-------- PASSAGE TO READ --------

Josh Sosland: Back and forth between fiber and whole grains brought into focus
BakingBusiness.com, March 3, 2010
by Josh Sosland

Growing public awareness of the importance of fiber in the diet has been shown by recent growth in demand for whole grain foods and perhaps even more so by interest in products containing extra fiber. The great success of the Fiber One brand of General Mills, Inc. attests to this success. In fact, there is evidence that interest in whole grains has been eclipsed by new fiber-intense items such as Fiber One.

The back and forth between whole grains and fiber was brought into focus at the recent Consumer Analyst Group of New York conference when A.D. David Mackay, president and chief executive officer of Kellogg Co., was asked whether consumers’ gravitation toward added fiber and whole grain products put Kellogg at a disadvantage relative to General Mills.

“On the issue of fiber and whole grain there is no question that (General) Mills has done a very good job on whole grain,” he said. “I would have to tell you from a scientific perspective the issue for American consumers is that 9 out of 10 adults and kids don’t get enough fiber in their diet, and whole grain does not necessarily give you fiber. So to an extent claims (about) whole grain if it doesn’t have fiber are a tad disingenuous.”

While the response accurately captures whole grain/fiber tension that is very real, it is troubling to think Mr. Mackay would belittle whole grains as a fiber-rich food. Yes, the three grams of fiber in a slice of whole wheat bread or bowl of Cheerios may not equate to the contents of an all-bran product or new age fiber bar. Still, when it comes to advising consumers on how to add fiber to their diets, nutritionists have and will continue to direct consumers without hesitation to whole grains.

--------

THINGS TO DO
• 1. According to the column on fiber and whole grains, why did Kellogg's chief executive call some whole grain claims "a tad disingenuous"?
• 2. Update the passage of the column on fiber and whole grains starting at "The back and" and ending at "to General Mills.", replacing "gravitation toward" with "preference for".
Answer from the column alone.

-------- DATA EXTRACTS --------

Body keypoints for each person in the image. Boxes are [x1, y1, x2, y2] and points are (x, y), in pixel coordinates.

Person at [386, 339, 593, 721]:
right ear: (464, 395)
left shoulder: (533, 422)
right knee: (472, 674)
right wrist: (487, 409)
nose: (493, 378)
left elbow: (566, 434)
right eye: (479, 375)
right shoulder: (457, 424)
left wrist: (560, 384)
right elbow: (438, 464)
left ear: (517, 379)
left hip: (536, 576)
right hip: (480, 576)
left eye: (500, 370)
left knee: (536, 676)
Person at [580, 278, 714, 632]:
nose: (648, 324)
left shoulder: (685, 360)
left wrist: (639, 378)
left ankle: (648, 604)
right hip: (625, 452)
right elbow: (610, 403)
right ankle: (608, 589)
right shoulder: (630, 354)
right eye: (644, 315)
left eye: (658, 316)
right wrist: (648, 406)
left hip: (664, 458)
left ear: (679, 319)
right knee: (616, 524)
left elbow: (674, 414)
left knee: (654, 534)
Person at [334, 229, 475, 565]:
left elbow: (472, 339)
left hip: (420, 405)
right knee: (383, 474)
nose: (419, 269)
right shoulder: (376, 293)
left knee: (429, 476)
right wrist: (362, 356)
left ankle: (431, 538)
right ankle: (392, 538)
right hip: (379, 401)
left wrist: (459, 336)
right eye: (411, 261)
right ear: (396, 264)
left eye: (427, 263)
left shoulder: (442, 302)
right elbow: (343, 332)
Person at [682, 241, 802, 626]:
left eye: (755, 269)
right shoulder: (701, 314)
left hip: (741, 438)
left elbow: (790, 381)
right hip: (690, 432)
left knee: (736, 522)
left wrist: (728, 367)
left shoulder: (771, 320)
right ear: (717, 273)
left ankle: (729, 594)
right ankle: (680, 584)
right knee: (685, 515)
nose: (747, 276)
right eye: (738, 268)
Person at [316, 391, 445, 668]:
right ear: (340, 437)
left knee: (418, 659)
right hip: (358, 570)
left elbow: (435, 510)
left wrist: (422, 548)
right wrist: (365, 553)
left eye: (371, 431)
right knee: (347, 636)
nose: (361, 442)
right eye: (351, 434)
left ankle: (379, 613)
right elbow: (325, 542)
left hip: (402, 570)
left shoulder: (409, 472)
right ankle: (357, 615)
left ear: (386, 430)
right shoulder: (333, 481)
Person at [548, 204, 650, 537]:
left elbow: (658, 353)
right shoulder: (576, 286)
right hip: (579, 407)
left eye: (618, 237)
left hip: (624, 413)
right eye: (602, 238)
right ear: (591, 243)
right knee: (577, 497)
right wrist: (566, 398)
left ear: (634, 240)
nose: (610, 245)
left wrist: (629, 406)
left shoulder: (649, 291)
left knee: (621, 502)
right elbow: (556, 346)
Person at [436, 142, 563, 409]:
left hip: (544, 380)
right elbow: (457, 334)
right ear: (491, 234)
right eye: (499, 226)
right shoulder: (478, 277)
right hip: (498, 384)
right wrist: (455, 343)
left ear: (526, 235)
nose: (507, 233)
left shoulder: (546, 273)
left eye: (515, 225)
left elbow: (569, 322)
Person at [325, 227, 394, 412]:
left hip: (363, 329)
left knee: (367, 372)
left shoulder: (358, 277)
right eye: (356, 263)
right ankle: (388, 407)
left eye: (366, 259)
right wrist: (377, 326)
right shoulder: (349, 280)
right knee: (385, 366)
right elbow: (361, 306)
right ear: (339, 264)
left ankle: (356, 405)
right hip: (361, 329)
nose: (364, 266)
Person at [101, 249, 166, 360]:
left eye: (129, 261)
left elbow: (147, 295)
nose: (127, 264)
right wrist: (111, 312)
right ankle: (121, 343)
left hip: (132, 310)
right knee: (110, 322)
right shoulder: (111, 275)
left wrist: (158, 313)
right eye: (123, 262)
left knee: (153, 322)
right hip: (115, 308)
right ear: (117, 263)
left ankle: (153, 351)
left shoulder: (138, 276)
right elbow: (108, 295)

--------

ANSWERS PROVIDED
• 1. He said that 9 out of 10 American adults and kids don't get enough fiber in their diet, and that whole grain does not necessarily provide fiber. For that reason, he called whole grain claims made for products without fiber "a tad disingenuous."

• 2.
The back and forth between whole grains and fiber was brought into focus at the recent Consumer Analyst Group of New York conference when A.D. David Mackay, president and chief executive officer of Kellogg Co., was asked whether consumers’ preference for added fiber and whole grain products put Kellogg at a disadvantage relative to General Mills.